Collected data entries

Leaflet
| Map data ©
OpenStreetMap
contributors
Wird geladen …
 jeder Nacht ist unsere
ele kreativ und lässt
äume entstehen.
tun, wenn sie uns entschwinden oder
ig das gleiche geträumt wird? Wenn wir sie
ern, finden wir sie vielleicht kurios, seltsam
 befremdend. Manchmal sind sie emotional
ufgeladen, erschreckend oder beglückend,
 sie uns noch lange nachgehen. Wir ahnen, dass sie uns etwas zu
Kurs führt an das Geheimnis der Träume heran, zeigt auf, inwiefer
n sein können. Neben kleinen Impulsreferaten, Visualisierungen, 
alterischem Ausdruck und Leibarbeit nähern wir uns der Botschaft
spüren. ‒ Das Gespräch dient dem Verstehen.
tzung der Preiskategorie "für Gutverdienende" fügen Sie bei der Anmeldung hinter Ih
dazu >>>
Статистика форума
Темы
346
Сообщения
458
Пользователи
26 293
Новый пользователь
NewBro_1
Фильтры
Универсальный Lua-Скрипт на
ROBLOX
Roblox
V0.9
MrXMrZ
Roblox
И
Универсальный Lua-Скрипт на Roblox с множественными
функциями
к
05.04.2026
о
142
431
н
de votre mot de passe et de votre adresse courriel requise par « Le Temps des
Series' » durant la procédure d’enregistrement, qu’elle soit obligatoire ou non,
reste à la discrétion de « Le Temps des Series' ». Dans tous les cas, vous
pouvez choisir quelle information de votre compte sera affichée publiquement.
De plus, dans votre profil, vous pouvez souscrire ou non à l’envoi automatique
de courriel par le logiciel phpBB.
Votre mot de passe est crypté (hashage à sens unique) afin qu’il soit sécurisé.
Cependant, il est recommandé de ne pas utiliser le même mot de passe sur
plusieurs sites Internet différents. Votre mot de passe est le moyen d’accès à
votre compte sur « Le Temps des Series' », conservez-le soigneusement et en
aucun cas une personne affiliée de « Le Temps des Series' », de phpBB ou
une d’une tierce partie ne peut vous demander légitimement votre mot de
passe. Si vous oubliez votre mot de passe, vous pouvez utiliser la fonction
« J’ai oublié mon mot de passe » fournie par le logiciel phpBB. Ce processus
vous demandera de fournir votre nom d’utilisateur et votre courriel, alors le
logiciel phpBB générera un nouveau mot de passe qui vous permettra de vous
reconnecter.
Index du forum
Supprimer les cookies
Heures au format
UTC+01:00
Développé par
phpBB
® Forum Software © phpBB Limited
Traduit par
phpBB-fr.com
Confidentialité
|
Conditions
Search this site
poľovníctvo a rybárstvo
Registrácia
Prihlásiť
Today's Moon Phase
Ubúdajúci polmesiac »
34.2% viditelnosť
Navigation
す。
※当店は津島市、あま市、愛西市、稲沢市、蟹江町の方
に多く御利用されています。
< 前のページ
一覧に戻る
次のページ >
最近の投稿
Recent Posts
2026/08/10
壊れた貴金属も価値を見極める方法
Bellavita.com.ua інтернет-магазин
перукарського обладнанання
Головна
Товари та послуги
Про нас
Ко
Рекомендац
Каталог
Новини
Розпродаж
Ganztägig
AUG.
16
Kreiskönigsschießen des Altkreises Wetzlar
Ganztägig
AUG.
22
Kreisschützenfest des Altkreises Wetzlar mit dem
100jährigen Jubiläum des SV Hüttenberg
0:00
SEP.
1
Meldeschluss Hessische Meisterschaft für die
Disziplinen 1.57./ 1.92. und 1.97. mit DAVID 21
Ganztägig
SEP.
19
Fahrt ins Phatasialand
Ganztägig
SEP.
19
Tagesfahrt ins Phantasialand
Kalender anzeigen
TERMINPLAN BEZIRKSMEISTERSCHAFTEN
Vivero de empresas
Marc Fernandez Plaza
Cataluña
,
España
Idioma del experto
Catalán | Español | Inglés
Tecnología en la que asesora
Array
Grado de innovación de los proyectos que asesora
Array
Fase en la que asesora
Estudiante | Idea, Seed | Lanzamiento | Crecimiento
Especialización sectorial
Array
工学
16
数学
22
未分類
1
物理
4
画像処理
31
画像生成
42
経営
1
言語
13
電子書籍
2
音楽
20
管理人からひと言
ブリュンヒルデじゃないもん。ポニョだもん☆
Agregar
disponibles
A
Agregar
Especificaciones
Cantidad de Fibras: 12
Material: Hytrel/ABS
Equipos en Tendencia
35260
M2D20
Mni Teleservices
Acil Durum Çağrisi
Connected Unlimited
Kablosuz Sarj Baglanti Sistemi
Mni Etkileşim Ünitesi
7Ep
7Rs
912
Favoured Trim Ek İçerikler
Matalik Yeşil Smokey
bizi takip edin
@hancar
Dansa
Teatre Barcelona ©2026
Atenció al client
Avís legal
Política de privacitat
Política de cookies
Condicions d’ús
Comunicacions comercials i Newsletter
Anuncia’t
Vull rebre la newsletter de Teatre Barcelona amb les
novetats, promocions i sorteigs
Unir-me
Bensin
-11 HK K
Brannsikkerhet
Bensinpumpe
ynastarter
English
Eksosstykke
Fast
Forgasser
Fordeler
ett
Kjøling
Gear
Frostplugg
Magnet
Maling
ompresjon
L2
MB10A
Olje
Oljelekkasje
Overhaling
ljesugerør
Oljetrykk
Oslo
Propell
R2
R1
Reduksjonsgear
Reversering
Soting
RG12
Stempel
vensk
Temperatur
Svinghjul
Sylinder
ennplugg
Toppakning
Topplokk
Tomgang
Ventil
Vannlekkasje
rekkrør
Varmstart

§ **Assignment**: Starting at the line that contains "Material: Hytrel/ABS", write out every line through the end of the entries, exactly and with nothing added.

§ **Response for this exercise**:
Material: Hytrel/ABS
Equipos en Tendencia
35260
M2D20
Mni Teleservices
Acil Durum Çağrisi
Connected Unlimited
Kablosuz Sarj Baglanti Sistemi
Mni Etkileşim Ünitesi
7Ep
7Rs
912
Favoured Trim Ek İçerikler
Matalik Yeşil Smokey
bizi takip edin
@hancar
Dansa
Teatre Barcelona ©2026
Atenció al client
Avís legal
Política de privacitat
Política de cookies
Condicions d’ús
Comunicacions comercials i Newsletter
Anuncia’t
Vull rebre la newsletter de Teatre Barcelona amb les
novetats, promocions i sorteigs
Unir-me
Bensin
-11 HK K
Brannsikkerhet
Bensinpumpe
ynastarter
English
Eksosstykke
Fast
Forgasser
Fordeler
ett
Kjøling
Gear
Frostplugg
Magnet
Maling
ompresjon
L2
MB10A
Olje
Oljelekkasje
Overhaling
ljesugerør
Oljetrykk
Oslo
Propell
R2
R1
Reduksjonsgear
Reversering
Soting
RG12
Stempel
vensk
Temperatur
Svinghjul
Sylinder
ennplugg
Toppakning
Topplokk
Tomgang
Ventil
Vannlekkasje
rekkrør
Varmstart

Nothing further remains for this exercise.